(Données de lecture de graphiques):
-=-=-
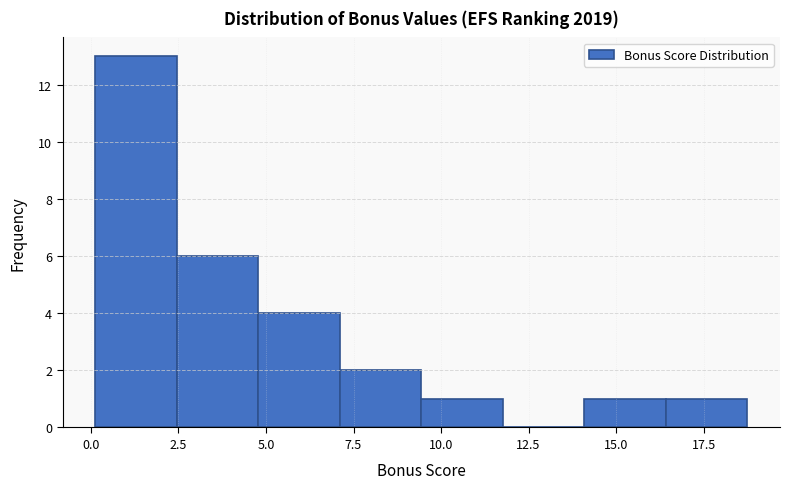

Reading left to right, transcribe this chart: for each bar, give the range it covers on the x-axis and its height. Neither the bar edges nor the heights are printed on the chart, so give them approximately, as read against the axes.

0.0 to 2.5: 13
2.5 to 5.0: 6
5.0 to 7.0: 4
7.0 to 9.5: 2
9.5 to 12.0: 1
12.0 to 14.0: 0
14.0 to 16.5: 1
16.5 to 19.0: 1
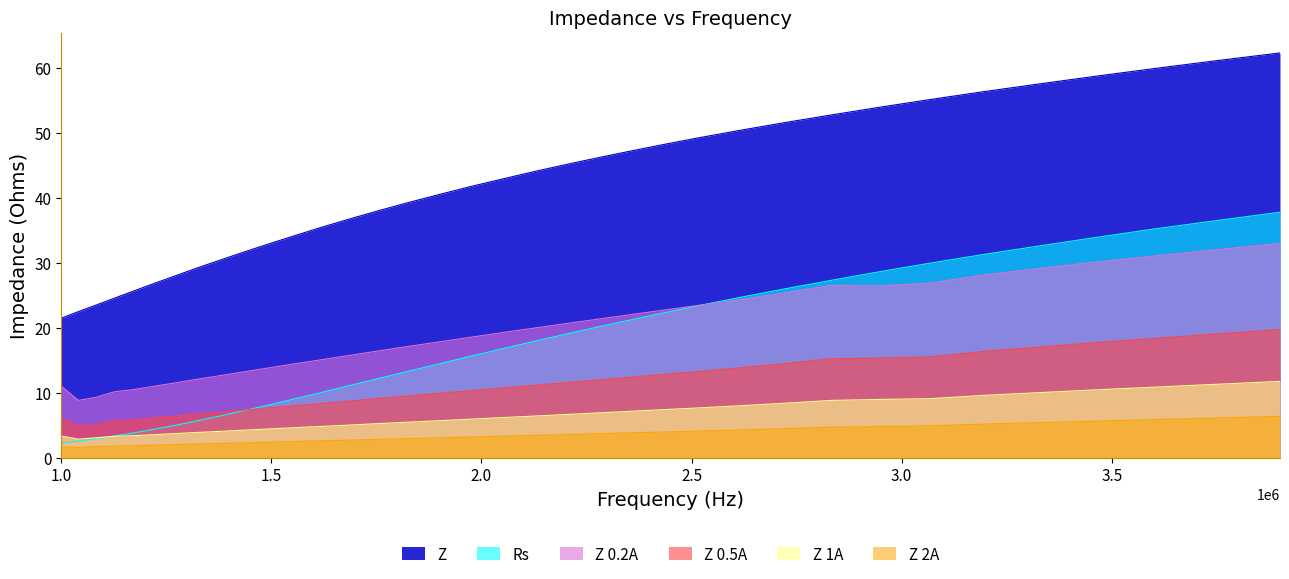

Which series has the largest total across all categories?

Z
-=-=-
(Énoncé de la tâche):
Pouvez-vous recopier mot pour mot toutes les lignes des items ci-dessus, en omettant les images ?

(Corrigé):
Reading left to right, transcribe this chart: for each bar, give the range it covers on the x-axis and its height. Neither the bar edges nor the heights are printed on the chart, so give them approximately, as read against the axes.

0.0 to 2.5: 13
2.5 to 5.0: 6
5.0 to 7.0: 4
7.0 to 9.5: 2
9.5 to 12.0: 1
12.0 to 14.0: 0
14.0 to 16.5: 1
16.5 to 19.0: 1

Which series has the largest total across all categories?

Z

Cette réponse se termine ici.